While TSKTask and TSKWorkflow seem similar to NSOperation and NSOperationQueue, they
represent very different concepts. Operations model single executions of work, with operation
queues controlling the order and concurrency of those executions. Operations don’t model the
concepts of success and failure, and they can’t be retried or re-run. Operations are essentially
transient: their usefulness ends as soon as they’re done executing.

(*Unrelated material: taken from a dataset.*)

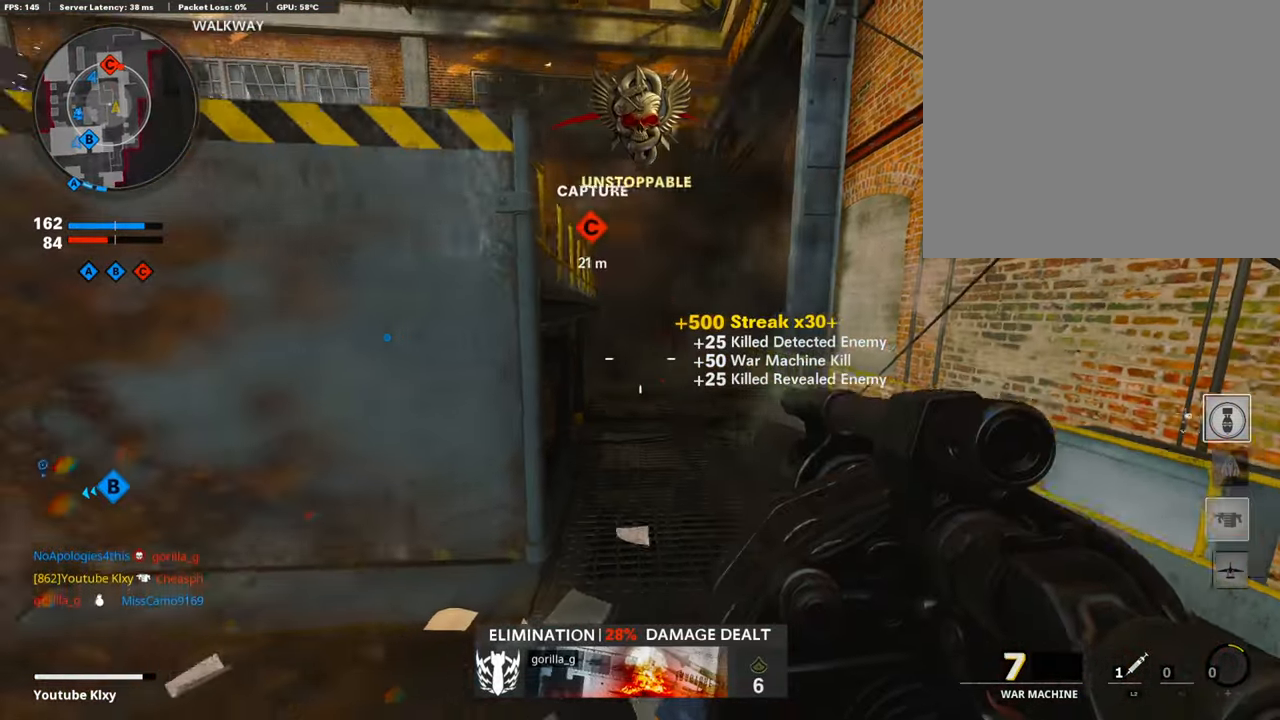
{"buttons": [], "left_stick": "down-left", "right_stick": "center", "events": [[17, "L2", "down"], [17, "left_stick", "up"], [17, "right_stick", "left"], [152, "L2", "up"], [185, "right_stick", "center"], [236, "left_stick", "up-left"], [439, "left_stick", "down-left"]]}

Tasks, on the other hand, model the concept of work. Even after a task executes, its status can be checked and it can be re-executed. The expectation is that you create tasks, start executing them at the appropriate time, monitor their progress, and re-run or retry them as necessary. Workflows help you to organize your work, providing a central object that describes the work that needs to be done and the order it must be done in.
To model a workflow with Task, you first need to create a workflow object. Each workflow can be initialized with a name — useful when debugging — and an operation queue on which the workflow’s tasks run. If you don’t provide a queue, one will be created for you, which is what we do below:
let workflow = TSKWorkflow(name:"Workflow")Once you’ve created a workflow, you need to create tasks that represent your work and add them to
your workflow. Each task is represented by a TSKTask instance. Before exploring the specifics of
the Task class hierarchy further, let’s look at how to create workflows with various task
configurations.
The simplest non-empty workflow contains a single task:
┌───────────┐ ╔═══════════╗ ┌──────────┐
│ Start │───────>║ A ║───────>│ Finish │
└───────────┘ ╚═══════════╝ └──────────┘
In this workflow, task A is the lone task, with no prerequisites. Creating it is trivial:
let workflow = TSKWorkflow("Workflow A")
let taskA: TSKTask = …
workflow.add(taskA, prerequisites: nil)When we’re ready to run the workflow, we can send it the ‑start message. This will in turn start
taskA, and once it finishes successfully, the workflow will finish. We can make this workflow
slightly more complex by adding a second task B, which only runs if A finishes successfully.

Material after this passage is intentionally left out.